§ **EXERCISE DETAILS**
Please pull out the lines below word for word, from the first line of the rows through the line that contains "scientific name: Gopherus morafkai", both ends included.

§

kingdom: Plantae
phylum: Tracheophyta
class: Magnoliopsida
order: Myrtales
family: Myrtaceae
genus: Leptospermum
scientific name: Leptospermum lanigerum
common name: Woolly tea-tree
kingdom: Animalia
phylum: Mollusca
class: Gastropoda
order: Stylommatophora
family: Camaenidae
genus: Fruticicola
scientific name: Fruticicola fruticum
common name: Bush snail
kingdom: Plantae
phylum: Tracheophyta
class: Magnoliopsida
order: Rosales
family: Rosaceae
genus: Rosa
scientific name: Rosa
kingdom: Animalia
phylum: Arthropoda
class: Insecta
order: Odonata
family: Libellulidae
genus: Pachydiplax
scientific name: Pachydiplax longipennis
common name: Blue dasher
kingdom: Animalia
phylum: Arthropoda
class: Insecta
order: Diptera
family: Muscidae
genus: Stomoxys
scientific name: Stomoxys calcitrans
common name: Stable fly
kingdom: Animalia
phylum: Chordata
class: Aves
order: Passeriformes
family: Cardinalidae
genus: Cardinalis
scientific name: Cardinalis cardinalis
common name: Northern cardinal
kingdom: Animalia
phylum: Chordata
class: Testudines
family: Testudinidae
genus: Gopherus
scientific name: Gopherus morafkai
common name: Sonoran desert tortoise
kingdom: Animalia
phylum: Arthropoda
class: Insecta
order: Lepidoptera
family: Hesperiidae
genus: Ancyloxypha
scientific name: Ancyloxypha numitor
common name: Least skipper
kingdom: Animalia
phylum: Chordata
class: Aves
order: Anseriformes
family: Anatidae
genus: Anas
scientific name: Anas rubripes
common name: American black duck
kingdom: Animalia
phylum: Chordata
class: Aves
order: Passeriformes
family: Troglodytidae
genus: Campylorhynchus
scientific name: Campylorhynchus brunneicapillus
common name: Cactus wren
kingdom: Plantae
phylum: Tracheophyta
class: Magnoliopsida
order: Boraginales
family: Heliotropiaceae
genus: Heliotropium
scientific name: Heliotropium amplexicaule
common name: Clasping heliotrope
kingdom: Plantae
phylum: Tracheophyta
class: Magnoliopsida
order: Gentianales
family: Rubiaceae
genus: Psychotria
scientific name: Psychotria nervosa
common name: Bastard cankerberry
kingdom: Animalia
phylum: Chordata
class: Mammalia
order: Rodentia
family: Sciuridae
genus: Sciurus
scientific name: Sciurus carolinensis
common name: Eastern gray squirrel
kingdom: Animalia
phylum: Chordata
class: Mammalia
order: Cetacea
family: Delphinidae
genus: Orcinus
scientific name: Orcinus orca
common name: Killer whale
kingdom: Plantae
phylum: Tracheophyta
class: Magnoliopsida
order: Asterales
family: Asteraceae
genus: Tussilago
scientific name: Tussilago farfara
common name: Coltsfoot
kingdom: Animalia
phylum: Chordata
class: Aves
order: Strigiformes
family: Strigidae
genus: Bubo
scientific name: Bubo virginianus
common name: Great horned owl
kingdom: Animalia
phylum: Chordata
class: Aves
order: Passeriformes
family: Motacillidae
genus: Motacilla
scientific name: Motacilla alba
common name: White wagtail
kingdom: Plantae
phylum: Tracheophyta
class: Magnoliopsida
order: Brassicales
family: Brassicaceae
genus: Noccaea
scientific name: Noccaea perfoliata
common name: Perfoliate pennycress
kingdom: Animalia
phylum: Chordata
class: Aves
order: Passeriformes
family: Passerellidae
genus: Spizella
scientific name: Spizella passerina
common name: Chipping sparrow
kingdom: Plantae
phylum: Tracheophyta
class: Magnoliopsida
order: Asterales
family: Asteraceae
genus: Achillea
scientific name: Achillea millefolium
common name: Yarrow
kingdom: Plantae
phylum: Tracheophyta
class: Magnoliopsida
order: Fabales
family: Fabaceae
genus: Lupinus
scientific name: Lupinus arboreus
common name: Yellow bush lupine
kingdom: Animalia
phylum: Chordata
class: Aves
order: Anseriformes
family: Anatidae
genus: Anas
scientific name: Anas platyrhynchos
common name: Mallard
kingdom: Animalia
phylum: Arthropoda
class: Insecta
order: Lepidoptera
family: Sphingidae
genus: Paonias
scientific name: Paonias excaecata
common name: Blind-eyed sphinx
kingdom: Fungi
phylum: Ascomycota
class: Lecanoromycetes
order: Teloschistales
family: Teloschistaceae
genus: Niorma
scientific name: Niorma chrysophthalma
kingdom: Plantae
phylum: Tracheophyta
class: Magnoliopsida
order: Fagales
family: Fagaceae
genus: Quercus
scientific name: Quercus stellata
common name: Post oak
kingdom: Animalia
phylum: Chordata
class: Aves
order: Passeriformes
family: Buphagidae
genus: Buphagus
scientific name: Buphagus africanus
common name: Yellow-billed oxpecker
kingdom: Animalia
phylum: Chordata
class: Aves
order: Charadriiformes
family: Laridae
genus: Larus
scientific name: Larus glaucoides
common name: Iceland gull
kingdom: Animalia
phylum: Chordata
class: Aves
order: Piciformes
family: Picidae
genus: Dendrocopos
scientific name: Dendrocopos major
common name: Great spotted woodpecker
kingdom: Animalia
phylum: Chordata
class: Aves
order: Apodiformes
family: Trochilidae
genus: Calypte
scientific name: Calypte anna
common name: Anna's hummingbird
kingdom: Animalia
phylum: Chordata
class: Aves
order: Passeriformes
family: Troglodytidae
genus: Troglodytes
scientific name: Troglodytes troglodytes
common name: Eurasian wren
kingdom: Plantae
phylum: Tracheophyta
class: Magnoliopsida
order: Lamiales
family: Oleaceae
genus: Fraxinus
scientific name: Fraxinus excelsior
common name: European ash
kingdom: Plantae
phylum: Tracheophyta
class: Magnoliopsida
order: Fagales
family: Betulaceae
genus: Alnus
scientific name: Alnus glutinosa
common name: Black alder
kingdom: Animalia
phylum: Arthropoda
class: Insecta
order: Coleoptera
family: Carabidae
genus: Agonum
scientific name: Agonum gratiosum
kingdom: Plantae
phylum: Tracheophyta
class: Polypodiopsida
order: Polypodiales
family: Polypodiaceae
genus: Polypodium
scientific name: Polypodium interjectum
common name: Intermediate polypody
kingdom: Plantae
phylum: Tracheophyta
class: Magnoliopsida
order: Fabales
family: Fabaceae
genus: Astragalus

§

§ **REPLY**
kingdom: Plantae
phylum: Tracheophyta
class: Magnoliopsida
order: Myrtales
family: Myrtaceae
genus: Leptospermum
scientific name: Leptospermum lanigerum
common name: Woolly tea-tree
kingdom: Animalia
phylum: Mollusca
class: Gastropoda
order: Stylommatophora
family: Camaenidae
genus: Fruticicola
scientific name: Fruticicola fruticum
common name: Bush snail
kingdom: Plantae
phylum: Tracheophyta
class: Magnoliopsida
order: Rosales
family: Rosaceae
genus: Rosa
scientific name: Rosa
kingdom: Animalia
phylum: Arthropoda
class: Insecta
order: Odonata
family: Libellulidae
genus: Pachydiplax
scientific name: Pachydiplax longipennis
common name: Blue dasher
kingdom: Animalia
phylum: Arthropoda
class: Insecta
order: Diptera
family: Muscidae
genus: Stomoxys
scientific name: Stomoxys calcitrans
common name: Stable fly
kingdom: Animalia
phylum: Chordata
class: Aves
order: Passeriformes
family: Cardinalidae
genus: Cardinalis
scientific name: Cardinalis cardinalis
common name: Northern cardinal
kingdom: Animalia
phylum: Chordata
class: Testudines
family: Testudinidae
genus: Gopherus
scientific name: Gopherus morafkai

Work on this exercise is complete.